O psicólogo clínico e psicoterapeuta conjugal angolano Nvunda Will Sérgio Tonet, faleceu hoje, terça-feira, 20, de forma súbita, em Luanda, em circunstâncias ainda por esclarecer, segundo confirmaram fontes familiares e hospitalares.
De acordo com os mesmos relatos, Nvunda Tonet sentiu-se mal durante o dia e foi transportado de urgência para a Clínica Girassol, na capital angolana, onde acabou por não resistir, numa situação descrita como “uma morte quase repentina”.
Fontes próximas da família descreveram o óbito como “súbito e inesperado”, acrescentando que aguardam esclarecimentos clínicos detalhados sobre as causas da morte.
A morte ocorre num contexto em que o pai da vítima, William Tonet, tem sido um crítico público e persistente do executivo liderado por João Lourenço, facto que leva familiares e pessoas próximas a defenderem a necessidade de um apuramento rigoroso e transparente das circunstâncias do óbito.
Filho do jornalista e advogado William Afonso Tonet, fundador do semanário Folha 8, Nvunda Tonet era uma figura reconhecida no meio académico e clínico angolano.
Psicólogo clínico de formação, exercia funções no Hospital Psiquiátrico de Luanda e lecionava em várias instituições de ensino superior, entre as quais a Universidade Óscar Ribas, a Universidade Lusíada de Angola, a UTANGA, o Instituto Superior Técnico de Angola (ISTA) e o Instituto Superior de Ciências Sociais e Relações Internacionais (CIS).

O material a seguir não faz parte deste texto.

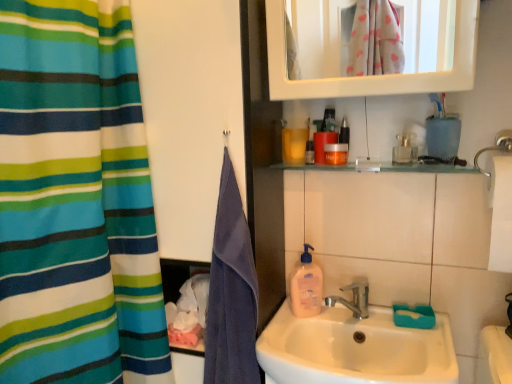
What are the coordinates of `free location to the right of translucent plastic bottle at upper center, the fourth mouthwash from the right` in the screenshot? It's located at (379, 162).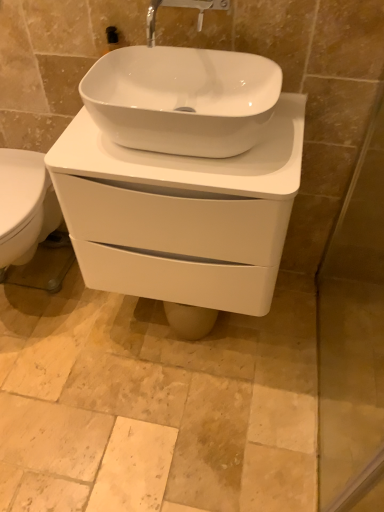
At what (x,y) coordinates should I click in order to perform the action: click on white glossy porcelain at center. Please return your answer as a coordinate pair (x, y). The width and height of the screenshot is (384, 512). Looking at the image, I should click on (181, 218).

Era igualmente colaborador do Portal de Psicólogos de Portugal e mestrando em Novas Tecnologias Aplicadas à Educação pelo Instituto Universitário de Posgrado, de Madrid.
Detinha ainda formação em psicoterapia sexual pelo Instituto Paulista de Sexualidade, no Brasil, e em psiquiatria e saúde mental pela Universidade Católica Portuguesa.
Nvunda Tonet foi autor de diversas obras, entre as quais “Psicólogos, porquê e para quê?”, “Educar os filhos sem bater” e “Revelações Afetivas e Sexuais”, nas quais defendia uma abordagem humanista à saúde mental, à sexualidade e à educação, com forte ênfase na parentalidade consciente e não violenta.
Para além da carreira na psicologia, teve também passagem pelo jornalismo cultural, tendo sido editor de Cultura no semanário Folha 8.
Era ainda membro do conselho científico da revista Crioula, da Universidade de São Paulo, e da revista “Ntentembwa”, do Instituto Superior Politécnico Tocoísta, escrevendo igualmente para a revista angolana “Psicólogos Angola”.
A sua morte está a ser lamentada por colegas, estudantes e leitores, que o recordam como um profissional dedicado, sensível e comprometido com o bem-estar social e a defesa dos direitos das crianças.
Até ao momento, a família ainda não divulgou informações sobre as cerimónias fúnebres.